*** Provided text ***

Saturday, June 06, 2015

Dori: Reason and Rationality in Zen Part 3

Dori: Reason and Rationality in Zen Part 3



Clarity of perception and thought evidently requires that we be generally aware of how our experience is shaped by the insight (clear or confused) provided by the theories that are implicit or explicit in our general ways of thinking. To this end, it is useful to emphasize that experience and knowledge are one process, rather than to think that our knowledge is about some sort of separate experience. We can refer to this one process as experience-knowledge (the hyphen indicating that these are two inseparable aspects of one whole movement).
Physicist David Bohm, Wholeness and the Implicate Order, (1980, p.6)


From the perspective of Shobogenzo (hence Zen), accurately expressing truth has less to do with seeing the limitations of language and more to do with seeing through false presuppositions about language.


The common view that Zen is antithetical to language is, from Shobogenzo’s perspective, a distorted view based on a false assumption; the dualistic assumption that the reality of verbal expressions (written or spoken) exists independently of the reality the expressions concern. Of the many fallacies about Zen based on dualism, the delusion that the reality of Zen exists independently of the expressions of Zen is the most pernicious. To this distortion we owe the vulgar claims about Zen’s ‘ineffable’ reality, condition, or experience that is transcendent to, thus independent of, normal human capacities for communication. Notice that, since claims asserting that the truth of Zen cannot be communicated through language, are constituted of language, such claims refute their own validity!

*** End of Provided text ***
*** Given entries ***

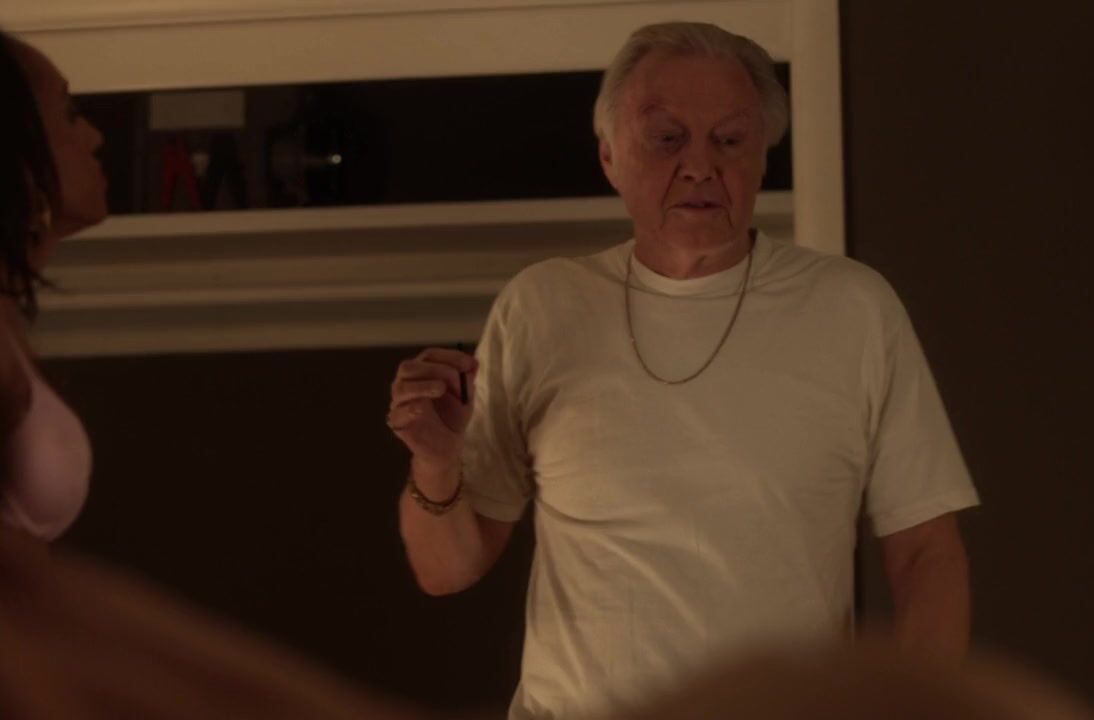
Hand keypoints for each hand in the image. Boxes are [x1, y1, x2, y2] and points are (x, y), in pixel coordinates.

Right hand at [387, 347, 477, 470]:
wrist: (448, 446)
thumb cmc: (452, 417)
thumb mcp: (466, 395)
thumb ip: (467, 378)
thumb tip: (473, 362)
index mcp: (422, 373)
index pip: (429, 356)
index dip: (449, 356)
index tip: (469, 365)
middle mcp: (407, 384)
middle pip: (409, 367)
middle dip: (434, 369)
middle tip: (454, 379)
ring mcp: (400, 403)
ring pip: (401, 387)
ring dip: (422, 385)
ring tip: (441, 389)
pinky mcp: (398, 423)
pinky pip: (397, 413)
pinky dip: (410, 408)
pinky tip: (422, 408)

*** End of Given entries ***

*Work item A*. The essay on reason and rationality in Zen mentions vulgar claims that something of Zen is 'ineffable.' List the things those claims describe that way.
*Work item B*. Rewrite the paragraph of the Zen essay that begins "The common view that Zen is antithetical to language" as a short bulleted list that keeps its main points.
*Work item C*. Carry the essay on reason and rationality in Zen forward from its last sentence.

*Answer section A*.
- reality
- condition
- experience

*Answer section B*.
- From Shobogenzo's perspective, the common view that Zen opposes language is distorted.
- That view rests on a dualistic assumption: that verbal expressions exist independently of the reality they concern.
- The most pernicious dualistic fallacy is the idea that Zen's reality exists independently of its expressions.
- This distortion produces claims that Zen holds an 'ineffable' reality, condition, or experience beyond normal human communication.
- Claims that Zen's truth cannot be communicated through language are themselves made of language, so they refute their own validity.

*Answer section C*.
In spite of the irrationality of such a view, this distorted notion has plagued Zen throughout the greater course of its history. Fortunately, this false view was widespread in Dogen’s own day; undoubtedly a chief reason for his comprehensive refutation of it in his writings. One of his clearest repudiations of this delusional view appears in the Sansuikyo fascicle of Shobogenzo:

 

In the nation of Great Sung China today, there is a certain type of unreliable person that has now grown to be quite a crowd. They have gotten to the point where they cannot be bested by the few true people. This bunch says such things as the following:


Just like the comments about Eno’s walking on water or the one about Nansen’s buying a scythe, what is being said is beyond anything that reason can grasp. In other words, any remark that involves the use of intellect is not the Zen talk of an Ancestor of the Buddha, whereas a remark that goes beyond anything that reason can handle is what comprises a ‘remark’ by an Ancestor of the Buddha. As a consequence, we would say that Meditation Master Obaku’s applying a stick to his disciples or Meditation Master Rinzai’s giving forth with a loud yell go far beyond rational understanding and do not involve the use of intellect. We consider this to be what is meant by the great awakening to That which precedes the arising of any discrimination. The reason why the ancient virtuous Masters so often made skillful use of verbal phrases to cut through the spiritual entanglements of their disciples was precisely because these phrases were beyond rational understanding.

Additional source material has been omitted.